Did you mean 2001:DB8::1/128 for the host route? If not, this example is
wrong since 2001:DB8::1/32 expands to 2001:DB8:0000:0000:0000:0000:0000:1/32
->
2001:DB8::/32 as the route
Sue: Yes - this is an error.
NB> Nice catch. Fixing it in next rev.
* Figure 4.
Shouldn't the tunnel-encap and tunnel-decap also loop the packet back into
nexthop processing just like the derived nexthops do?
Suresh - I need to check the email list archives and get back to you on this
point. My recollection was that there was a case where things people did
not want to automatically loop this back. However, I cannot bring the
discussion of 3.5 years ago to mind. I will take this as an action item as a
reviewer to try to recreate the discussion. Thank you for mentioning this
point. It is important to clarify in either case.

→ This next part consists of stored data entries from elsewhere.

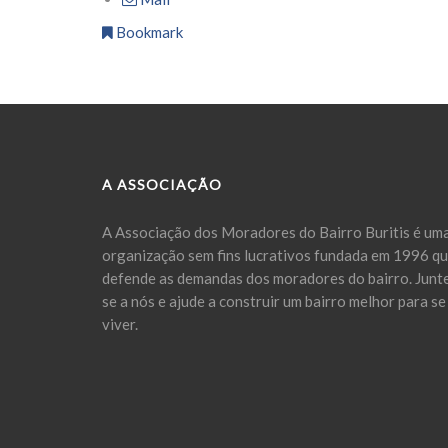
Bookmark
A ASSOCIAÇÃO
A Associação dos Moradores do Bairro Buritis é um
organização sem fins lucrativos fundada em 1996 q
defende as demandas dos moradores do bairro. Junt
se a nós e ajude a construir um bairro melhor para se
viver.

NB> Sue is right that there were some cases where folks did not want the packet
to be automatically sent back for lookup. They wanted an explicit specification
on what to do with the packet. I believe the reasoning was there might be L2
processing that needs to be performed after the encap/decap and L2 processing
was mainly out of scope of this draft.
* Section 6
I would have expected the match type to have some indication about whether
it requires an exact match or LPM (e.g. A MAC route uses an exact match but
an
IPv6 route uses LPM). Has the WG discussed this?
The short answer is yes, extensive in early interims, list discussions and
in session. Can you provide more depth to your questions. For the early
discussions, I may need to query Alia Atlas and Jeff Haas (previous chairs)
to get the institutional memory on this topic. (One of the reason I really
want to have this document discussed with Alia Atlas as AD0.
NB> Quoting from the grammar
<ipv4-route> ::= <ip-route-type>
(<destination-ipv4-address> | <source-ipv4-address> |
(<destination-ipv4-address> <source-ipv4-address>))
<destination-ipv4-address> ::= <ipv4-prefix>
<source-ipv4-address> ::= <ipv4-prefix>
<ipv4-prefix> ::= <IPV4_ADDRESS> <IPV4_PREFIX_LENGTH>
Thus IP addresses have a "prefix length" associated with them indicating a LPM
(or exact-match if prefix length is 32). A MAC route is expected to have an
exact match. LPM for MAC routes was out of scope.